Nearly half (48 percent) of consumers report that they currently use, or have used in the past, services of organizations that were involved in a publicly disclosed data breach and, of those, 48 percent have stopped using the services of an organization because of a breach, according to Global State of Digital Trust Survey and Index 2018, a new report from CA Technologies, conducted by Frost & Sullivan.
“We are at a crossroads in the information age as more companies are being pulled into the spotlight for failing to protect the data they hold, so with this research, we sought to understand how consumers feel about putting data in organizations’ hands and how those organizations view their duty of care to protect that data,” said Jarad Carleton, Industry Principal, Cybersecurity at Frost & Sullivan. “What the survey found is that there is certainly a price to pay – whether you’re a consumer or you run a business that handles consumer data – when it comes to maintaining data privacy. Respect for consumer privacy must become an ethical pillar for any business that collects user data.”

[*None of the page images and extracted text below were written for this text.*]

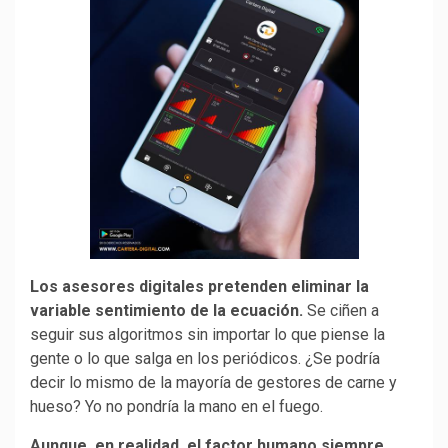
Los asesores digitales pretenden eliminar la
variable sentimiento de la ecuación.
Se ciñen a
seguir sus algoritmos sin importar lo que piense la
gente o lo que salga en los periódicos. ¿Se podría
decir lo mismo de la mayoría de gestores de carne y
hueso? Yo no pondría la mano en el fuego.
Aunque, en realidad, el factor humano siempre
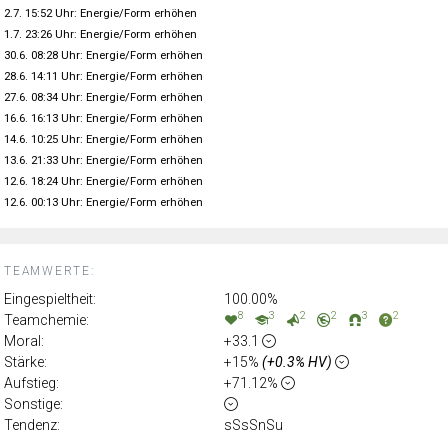
2.7. 15:52 Uhr: Energie/Form erhöhen
1.7. 23:26 Uhr: Energie/Form erhöhen
30.6. 08:28 Uhr: Energie/Form erhöhen
28.6. 14:11 Uhr: Energie/Form erhöhen
27.6. 08:34 Uhr: Energie/Form erhöhen
16.6. 16:13 Uhr: Energie/Form erhöhen
14.6. 10:25 Uhr: Energie/Form erhöhen
13.6. 21:33 Uhr: Energie/Form erhöhen
12.6. 18:24 Uhr: Energie/Form erhöhen
12.6. 00:13 Uhr: Energie/Form erhöhen
TEAMWERTE:
Eingespieltheit:
100.00%
8
3
2
2
3
2
Teamchemie:
Moral:
+33.1
Stärke:
+15%
(+0.3% HV)
Aufstieg:
+71.12%
Sonstige:
Tendenz:
sSsSnSu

Responses to the survey showed that the Digital Trust Index for 2018 is 61 points out of 100, a score that indicates flagging faith from consumers surveyed in the ability or desire of organizations to fully protect user data. The index was calculated based on a number of different metrics that measure key factors around the concept of digital trust, including how willing consumers are to share personal data with organizations and how well they think organizations protect that data.
Key findings from the report include:
■ There is a 14-point gap between the Digital Trust Index of consumers (61 percent) and the perceptions by business decision makers and cybersecurity professionals (75 percent), signifying mismatched perceptions among these audiences in a measurement of perceived consumer trust versus actual consumer trust.
■ Only half of consumers surveyed (49 percent) are willing to provide their personal data in exchange for digital services.
■ 90 percent of organizations claim that they are very good at protecting consumer data, showing a high level of self-confidence, despite the fact that nearly half (48 percent) of business executives admitted that their organization has been involved in a publicly disclosed consumer data breach.
■ 43 percent of business executives admit to selling consumer data that includes personally identifiable information, while only 15 percent of cybersecurity professionals surveyed knew that their company was selling data containing PII.
These results point to a significant gap between how organizations view their responsibilities on data stewardship and consumer expectations around how organizations protect consumer data. In the application economy where data is king, organizations must prioritize data privacy and security or risk serious ramifications. Organizations can mitigate these risks by taking a proactive stance on security, such as narrowing their policies for sharing user data, reducing privileged user access, implementing continuous user authentication technologies, and adopting better cybersecurity and privacy controls to stop hackers.
In today’s digital world, consumers expect security and privacy to go hand-in-hand with a great user experience. The study clearly shows that trust is fleeting if organizations don’t do their due diligence to protect consumer data from getting into the wrong hands. Now, more than ever, organizations need to understand that success in the digital economy requires that they embrace a security-first mindset. A loss of digital trust has implications on all aspects of a business and brand perception, so organizations owe it to their customers and shareholders to get it right.
Survey Methodology: The global online survey of 990 consumers, 336 security professionals and 324 business executives across 10 countries was sponsored by CA Technologies and conducted by Frost & Sullivan in March and April 2018. The survey’s respondents assume senior business and IT positions at public and private enterprises across nine industry sectors.